3 – Boats on the Bay by Jeanne Walker Harvey
- Gorgeous colors! And this book portrays the sweetest variety of boats – “A sparkly boat joins a parade”.
4 – My Heart by Corinna Luyken
- Beautifully illustrated. And such a delightful way to interpret those deep feelings of the heart in a way that children can understand.

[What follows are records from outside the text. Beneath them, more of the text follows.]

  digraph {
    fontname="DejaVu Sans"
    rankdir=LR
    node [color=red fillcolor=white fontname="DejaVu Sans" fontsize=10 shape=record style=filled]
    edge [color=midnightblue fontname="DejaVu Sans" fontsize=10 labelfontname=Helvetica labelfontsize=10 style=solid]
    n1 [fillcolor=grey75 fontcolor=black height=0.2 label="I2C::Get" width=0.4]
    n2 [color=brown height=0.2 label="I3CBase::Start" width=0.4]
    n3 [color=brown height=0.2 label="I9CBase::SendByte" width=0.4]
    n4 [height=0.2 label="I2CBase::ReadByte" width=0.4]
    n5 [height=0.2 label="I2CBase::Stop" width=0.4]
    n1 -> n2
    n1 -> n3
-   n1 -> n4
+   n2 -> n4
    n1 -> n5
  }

Reading is and will always be one of my most favorite pastimes, but with regret I haven’t read much in the past few years. I enjoy it so much (too much) that my focus on anything else becomes nil until books started are finished (basically without notice the kids could Uber to New York and the house could whirl away in a tornado). OR maybe my attention span is just as short and sweet as Tate’s is these days. (wink, wink) Either way, I opted for all homemaking, crafting and cookbooks this time around. I’m hoping that the slower schedules of summer will allow for more late nights of reading.
My lends . . .
1 – A Well-Crafted Home by Janet Crowther
Beautiful and timeless projects – ones you won’t tire of! They feel substantial (more permanent than a lot of diys) but none feel too overwhelming to attempt. I may have to purchase this one.
2 – Craft the Rainbow by Brittany Watson Jepsen
- So many lovely projects. I’m especially fond of all of those that involve paper. The effort and thought that went into designing this book is so appreciated. Just flipping through the colorful pages makes me happy.

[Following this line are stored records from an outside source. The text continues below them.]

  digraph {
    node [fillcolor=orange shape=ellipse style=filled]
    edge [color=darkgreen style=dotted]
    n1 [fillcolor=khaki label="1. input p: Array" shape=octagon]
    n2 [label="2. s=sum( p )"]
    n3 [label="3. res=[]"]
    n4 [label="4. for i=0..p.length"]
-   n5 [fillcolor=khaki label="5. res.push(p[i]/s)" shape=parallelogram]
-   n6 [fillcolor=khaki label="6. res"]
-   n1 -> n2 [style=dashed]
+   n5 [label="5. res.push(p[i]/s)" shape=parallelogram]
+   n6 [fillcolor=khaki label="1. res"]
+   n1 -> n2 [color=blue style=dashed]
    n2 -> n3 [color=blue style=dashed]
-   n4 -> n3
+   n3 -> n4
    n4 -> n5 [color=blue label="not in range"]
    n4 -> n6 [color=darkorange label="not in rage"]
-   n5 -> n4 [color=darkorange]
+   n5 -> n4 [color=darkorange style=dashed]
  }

3 – Cozy Minimalist Home by Myquillyn Smith
- Wonderful thoughts on everything from the spacing and arrangement of a room to accessories actually needed vs. those that are simply excess. Basically “Getting the most out of the least amount of things – M.S.”. It focuses on not just obtaining stylish things but more importantly to purchase pieces for their functionality (especially in regards to your family/ lifestyle). Be mindful!
4 – Happy Handmade Home by Elsie Larson & Emma Chapman
- So many FUN and easy projects for your home, gift giving, party decor, and so much more! Also, such beautiful photography and a fantastic source of inspiration.
5 – Magnolia Table Cookbook by Joanna Gaines
- Such a cozy feel when you read through the pages and recipes. We’ve already tried the orange scones, cinnamon squares, and king ranch chicken with jicama salad – we’ve enjoyed them all. The kids favorite thus far has been the cinnamon squares, mine the scones (and the jicama salad). Looking forward to trying a few more of them before returning.
Now to refrain from purchasing all of them once they’re returned. ~ xoxo ~
(Saturday Breakfast of Greek/ Mediterranean Omelet with gyro meat & Vanilla Lattes – from a local coffee shop)
My birthday was Sunday and the weekend was both beautifully festive yet wonderfully casual. We had dinner out Friday with friends, then I had breakfast with a friend on Saturday and lunch with a friend on Sunday. For my actual birthday, I just wanted a no fuss day to do some cooking and relaxing and such a sweet day it ended up being.
I tried my hand at a couple of new recipes.
For breakfast, I made Joanna Gaines’ Orange Scones. The scone itself is lighter and more cake-like (not as heavy and less dense) than other scones I’ve had. The combination of the maple and citrus flavors in the glaze is amazing and compliments the “lighter” texture of the scone perfectly.
And then for dinner I made Philly Cheesesteak Stuffed Peppers and for desert Secret Ingredient Chocolate Fudge Cake. This cake was definitely a special treat for all. Each bite was comparable to eating lightly sweetened pieces of fudge – so delightful! We celebrated extra by giving Mr. Tate his very first few bites of chocolate cake.
If only, the dirty dishes on your birthday would magically disappear. The only unenjoyable bits of the day.
Orange Scones – Magnolia Table Cookbook – Joanna Gaines
Secret Ingredient Chocolate Fudge Cake – Perfect Plates in 5 Ingredients Cookbook – John Whaite
*I used dark chocolate cocoa for the icing. The original recipe calls for regular cocoa powder. I also added truffles (from Aldi).